# kostenloses Programm zum Anzeigen der FPS



## DarkBlood08 (14. März 2008)

Hallo Community,

ich suche ein gutes und vorallem kostenloses Programm,das mir im Spiel die FPS anzeigt !

Könnt ihr mir da eins empfehlen ?

Als ich gegoogelt habe,habe ich massenweise einträge über ''Fraps gefunden'' aber das kostet ja anscheinend !




MfG DarkBlood08


----------



## Arjuna114 (14. März 2008)

*AW: Gut und Günstig !*



			
				DarkBlood08 am 14.03.2008 16:47 schrieb:
			
		

> Hallo Community,
> 
> ich suche ein gutes und vorallem kostenloses Programm,das mir im Spiel die FPS anzeigt !
> 
> ...



nimm fraps:

http://www.chip.de/downloads/FRAPS-2.9.4_13010723.html

wer sagt das es was kostet?


----------



## snigg3rz (14. März 2008)

*AW: Gut und Günstig !*



			
				DarkBlood08 am 14.03.2008 16:47 schrieb:
			
		

> Hallo Community,
> 
> ich suche ein gutes und vorallem kostenloses Programm,das mir im Spiel die FPS anzeigt !
> 
> ...




fraps ist sehr zu empfehlen und entgegen deines denkens sehr wohl kostenlos.


----------



## Nali_WarCow (14. März 2008)

*AW: Gut und Günstig !*

Du hättest einfach nur mal auf die Seite von Fraps schauen müssen.
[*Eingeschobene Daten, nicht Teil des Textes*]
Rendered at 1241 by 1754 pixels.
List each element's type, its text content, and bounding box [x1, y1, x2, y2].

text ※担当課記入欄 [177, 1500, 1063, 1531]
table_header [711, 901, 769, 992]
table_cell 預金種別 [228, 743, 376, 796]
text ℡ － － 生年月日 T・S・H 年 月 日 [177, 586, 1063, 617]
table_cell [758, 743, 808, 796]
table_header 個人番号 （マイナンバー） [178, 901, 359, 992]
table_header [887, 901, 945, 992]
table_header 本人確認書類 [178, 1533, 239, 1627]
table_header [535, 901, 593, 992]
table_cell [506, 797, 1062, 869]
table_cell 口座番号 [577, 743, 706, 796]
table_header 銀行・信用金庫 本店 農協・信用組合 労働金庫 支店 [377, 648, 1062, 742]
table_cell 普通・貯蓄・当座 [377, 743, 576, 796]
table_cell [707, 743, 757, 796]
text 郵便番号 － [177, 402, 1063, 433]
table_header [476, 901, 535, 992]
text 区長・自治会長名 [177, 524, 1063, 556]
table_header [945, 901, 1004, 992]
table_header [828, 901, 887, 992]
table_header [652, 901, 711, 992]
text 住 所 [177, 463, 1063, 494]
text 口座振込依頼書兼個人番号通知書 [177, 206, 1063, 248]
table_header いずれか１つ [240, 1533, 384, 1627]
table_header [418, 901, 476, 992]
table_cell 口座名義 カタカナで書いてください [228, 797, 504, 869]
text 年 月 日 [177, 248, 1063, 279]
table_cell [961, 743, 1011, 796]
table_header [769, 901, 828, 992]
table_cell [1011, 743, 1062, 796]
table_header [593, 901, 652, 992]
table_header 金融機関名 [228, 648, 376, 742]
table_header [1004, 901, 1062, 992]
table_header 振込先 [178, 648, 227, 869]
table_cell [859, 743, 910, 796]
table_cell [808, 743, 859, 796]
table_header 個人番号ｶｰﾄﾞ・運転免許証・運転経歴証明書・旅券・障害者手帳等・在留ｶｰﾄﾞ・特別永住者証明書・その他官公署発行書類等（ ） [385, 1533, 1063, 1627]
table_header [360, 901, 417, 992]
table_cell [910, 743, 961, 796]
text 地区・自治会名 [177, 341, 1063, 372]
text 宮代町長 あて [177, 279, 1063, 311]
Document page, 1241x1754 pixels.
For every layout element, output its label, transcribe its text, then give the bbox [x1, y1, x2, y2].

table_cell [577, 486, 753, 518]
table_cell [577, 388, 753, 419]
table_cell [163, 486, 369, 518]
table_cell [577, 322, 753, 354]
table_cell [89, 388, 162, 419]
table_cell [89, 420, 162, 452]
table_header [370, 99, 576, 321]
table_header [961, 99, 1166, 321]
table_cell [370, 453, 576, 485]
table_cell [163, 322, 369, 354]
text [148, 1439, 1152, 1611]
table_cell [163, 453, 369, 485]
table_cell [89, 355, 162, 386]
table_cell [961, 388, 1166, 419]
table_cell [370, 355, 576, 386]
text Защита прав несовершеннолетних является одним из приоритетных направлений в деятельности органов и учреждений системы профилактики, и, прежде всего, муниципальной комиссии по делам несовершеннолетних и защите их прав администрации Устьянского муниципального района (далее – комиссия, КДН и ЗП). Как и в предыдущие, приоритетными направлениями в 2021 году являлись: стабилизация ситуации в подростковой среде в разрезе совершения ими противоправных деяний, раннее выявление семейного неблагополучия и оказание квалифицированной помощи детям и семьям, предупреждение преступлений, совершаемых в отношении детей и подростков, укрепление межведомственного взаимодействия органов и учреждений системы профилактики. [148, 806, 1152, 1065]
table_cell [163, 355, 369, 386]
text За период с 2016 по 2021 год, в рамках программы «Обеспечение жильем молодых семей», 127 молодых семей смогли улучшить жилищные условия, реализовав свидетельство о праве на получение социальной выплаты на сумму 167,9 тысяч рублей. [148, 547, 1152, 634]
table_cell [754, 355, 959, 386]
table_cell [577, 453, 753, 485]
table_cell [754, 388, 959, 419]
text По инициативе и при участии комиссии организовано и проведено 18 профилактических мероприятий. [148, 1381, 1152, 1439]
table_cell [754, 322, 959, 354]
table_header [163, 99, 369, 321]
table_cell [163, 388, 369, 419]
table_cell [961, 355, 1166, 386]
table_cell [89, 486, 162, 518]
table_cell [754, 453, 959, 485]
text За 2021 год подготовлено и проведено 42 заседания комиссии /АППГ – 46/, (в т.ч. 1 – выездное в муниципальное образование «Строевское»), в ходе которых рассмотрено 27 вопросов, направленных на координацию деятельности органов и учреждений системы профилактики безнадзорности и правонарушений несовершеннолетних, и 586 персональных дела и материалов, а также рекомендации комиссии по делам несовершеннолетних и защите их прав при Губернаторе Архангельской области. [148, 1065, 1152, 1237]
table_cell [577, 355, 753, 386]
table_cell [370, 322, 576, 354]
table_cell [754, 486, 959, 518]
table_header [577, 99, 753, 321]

Die FPS-Anzeige ist kostenlos, wie auch Screens im BMP-Format. Es spricht also nichts gegen Fraps oder einen aussagekräftigeren Threadtitel.


----------



## olstyle (14. März 2008)

Wenn wir gerade dabei sind:
Gibt es eigentlich ein  voll funktionstüchtiges Programm für DX7 Karten(eine Radeon 7500M)?
Bei Fraps und ATT funktioniert Overlay nicht so richtig.


----------